Paolo Bernasconi evoca il problema della duplice modalità di imposizione degli istituti svizzeri: ‘Il governo federale dovrebbe cercare una mediazione’
Continua a far discutere la decisione del gip milanese Domenico Santoro di richiedere il sequestro in Svizzera di 23,5 milioni di euro nell’ambito delle indagini partite dalla Procura di Milano nei confronti di due succursali luganesi, accusate di riciclaggio di denaro. Le autorità inquirenti hanno pure domandato, per la prima volta, di interdire l’attività in Italia ai due istituti di credito elvetici. In attesa di una risposta dell’Ufficio federale di giustizia in merito alla rogatoria, ne abbiamo parlato con l’avvocato luganese Paolo Bernasconi.
L’ennesimo procedimento penale avviato in Italia dovrebbe essere letto come un messaggio significativo, secondo il legale: «La legge italiana 231/01 si applica anche a società straniere (banche comprese).

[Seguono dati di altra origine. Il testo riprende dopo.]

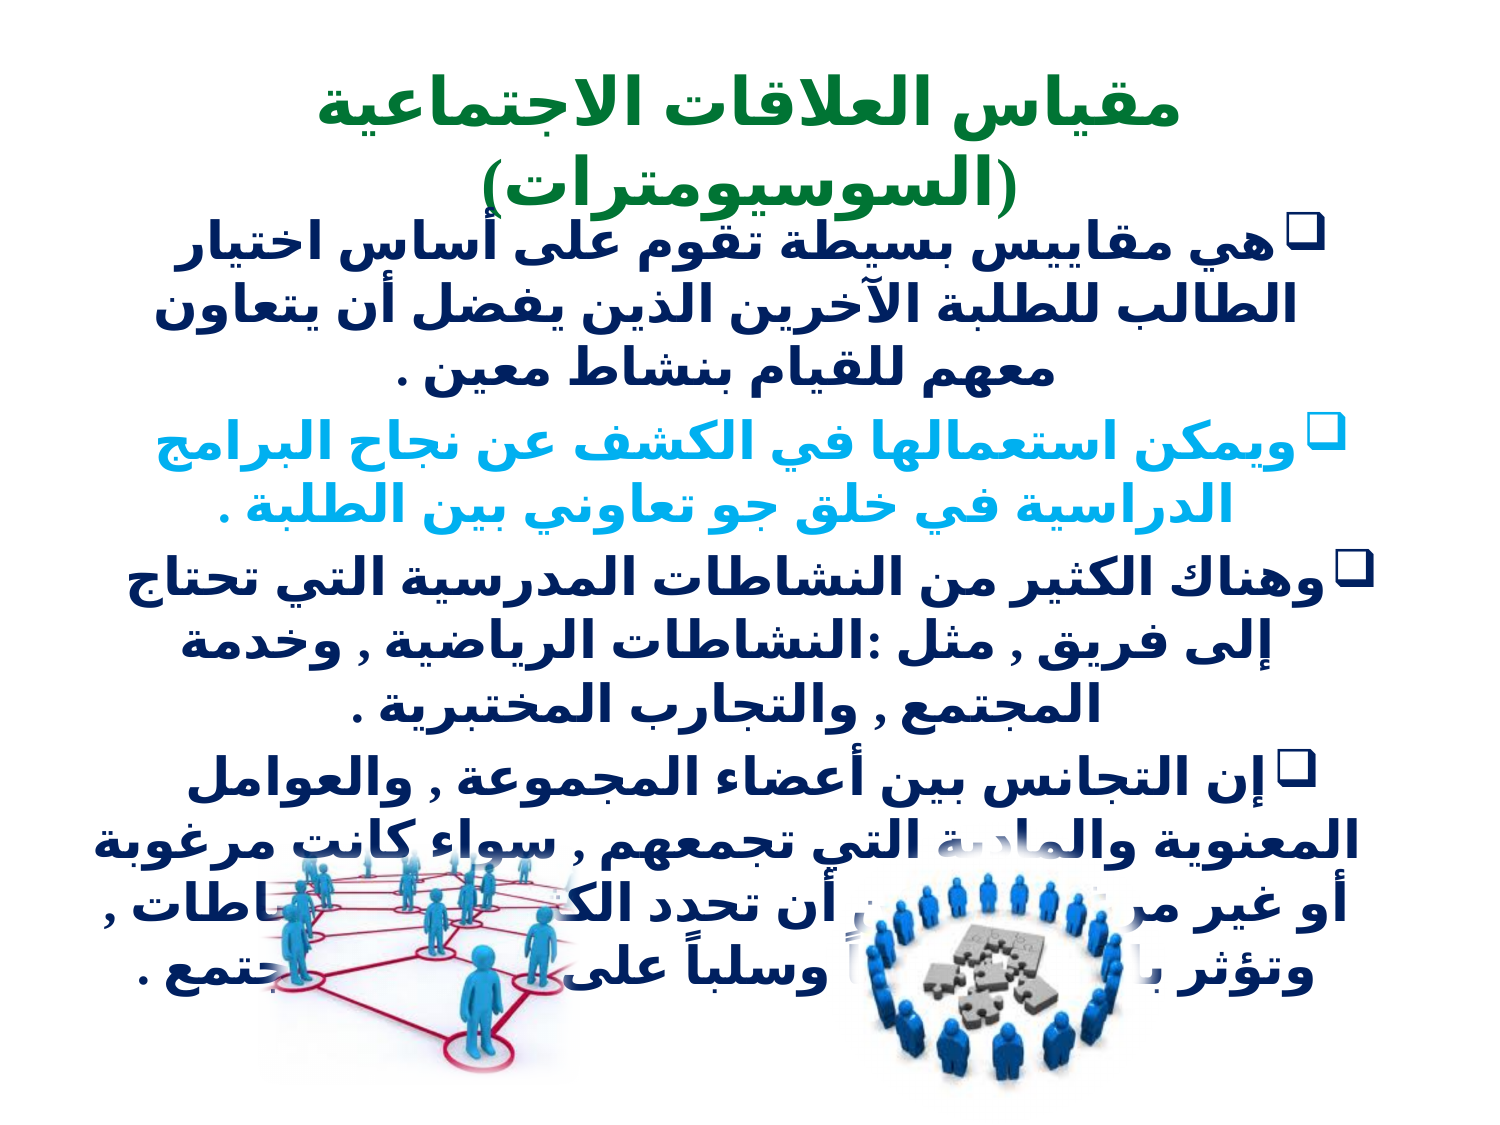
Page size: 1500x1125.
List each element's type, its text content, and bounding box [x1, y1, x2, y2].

list هي مقاييس بسيطة تقوم على أساس اختيار الطالب للطلبة الآخرين الذين يفضل أن يتعاون معهم للقيام بنشاط معين . ويمكن استعمالها في الكشف عن نجاح البرامج الدراسية في خلق جو تعاوني بين الطلبة . وهناك الكثير من النشاطات المدرسية التي تحتاج إلى فريق , مثل :النشاطات الرياضية , وخدمة المجتمع , والتجارب المختبرية . إن التجانس بين أعضاء المجموعة , والعوامل المعنوية والمادية التي تجمعهم , سواء كانت مرغوبة أو غير مرغوبة يمكن أن تحدد الكثير من النشاطات , وتؤثر بالتالي إيجاباً وسلباً على الفرد والمجتمع . [75, 199, 1425, 1067]
picture [820, 819, 1171, 1125]
title مقياس العلاقات الاجتماعية (السوسيومترات) [75, 45, 1425, 199]
picture [257, 843, 581, 1086]
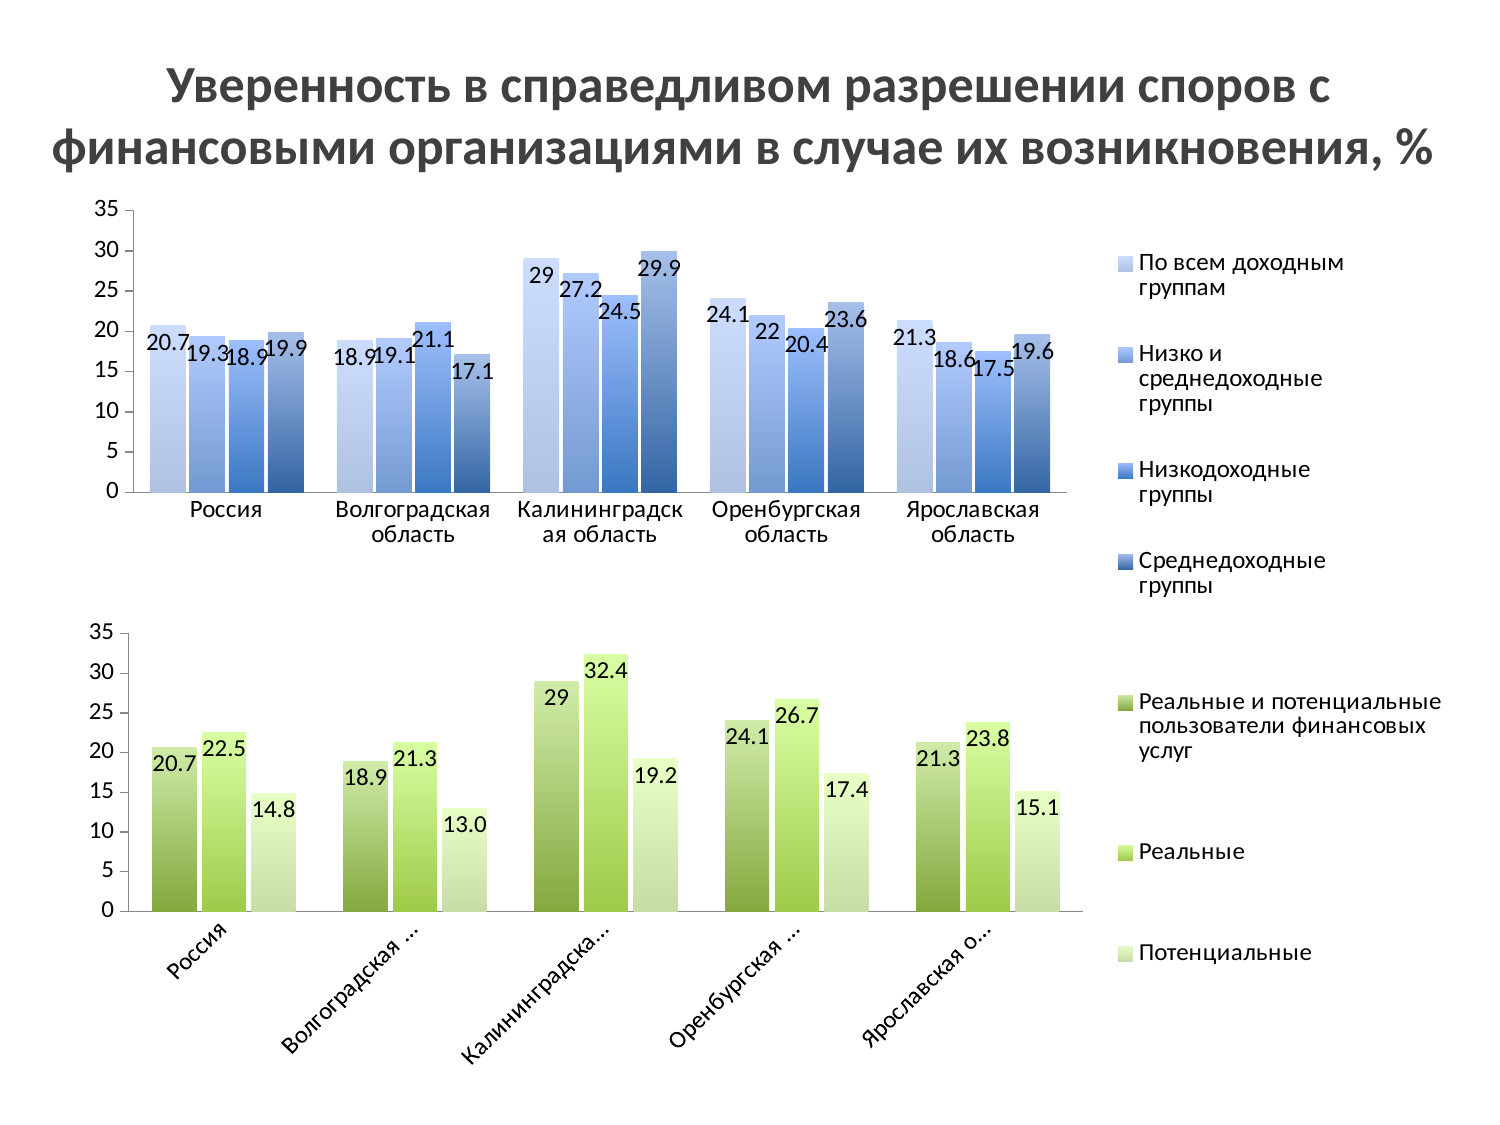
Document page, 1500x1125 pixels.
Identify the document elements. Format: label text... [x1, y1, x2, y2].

title Уверенность в справедливом разрешении споров с финансовыми организациями в случае их возникновения, % [0, 19, 1499, 207]
chart [52, 196, 1459, 1071]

Significa che oltre confine si avvertono i rischi potenziali legati a situazioni che possono sfociare in procedimenti penali per presunto riciclaggio non solo a carico di persone ma pure nei confronti degli istituti di credito». In attesa di una risposta ufficiale in merito alla richiesta di assistenza giudiziaria inoltrata alle autorità federali, Bernasconi avverte: «Il nuovo procedimento penale rappresenta la cartina di tornasole e riflette le conseguenze di atteggiamenti sul piano generale e di cui pagano tutte le banche. Il problema principale è legato alle duplice modalità di imposizione di banche svizzere applicata dall’Agenzia delle entrate».
Il tema fa parecchio arrabbiare gli istituti di credito ticinesi, prosegue l’avvocato: «È un fatto che non corra buon sangue tra le banche e il fisco italiano. Per cui, casi simili succedono di continuo anche perché non c’è un rapporto di fiducia tra le parti». Come si può misurare questa carenza di fiducia? «Basti ricordare i numerosi procedimenti penali aperti a Milano negli ultimi anni contro banche svizzere per rendersi conto del fenomeno. Procedimenti tutti peraltro conclusi con un patteggiamento. Permane difficile trovare soluzioni alle iniziative dell’Agenzia delle entrate. Il governo federale dovrebbe impegnarsi in un processo di mediazione». L’avvocato non prende posizione sul caso concreto e all’accusa raccontata dal consulente, al quale una delle due banche avrebbe chiesto di fare in modo che i clienti potessero ritirare denaro a Lugano, nonostante i loro conti fossero stati in precedenza trasferiti nelle filiali alle Bahamas, ma ricorda che «per sfuggire allo scambio automatico di informazioni, dopo la fine del segreto bancario, ne sono state inventate di tutti i colori in Svizzera e in Ticino da chi aveva clienti italiani».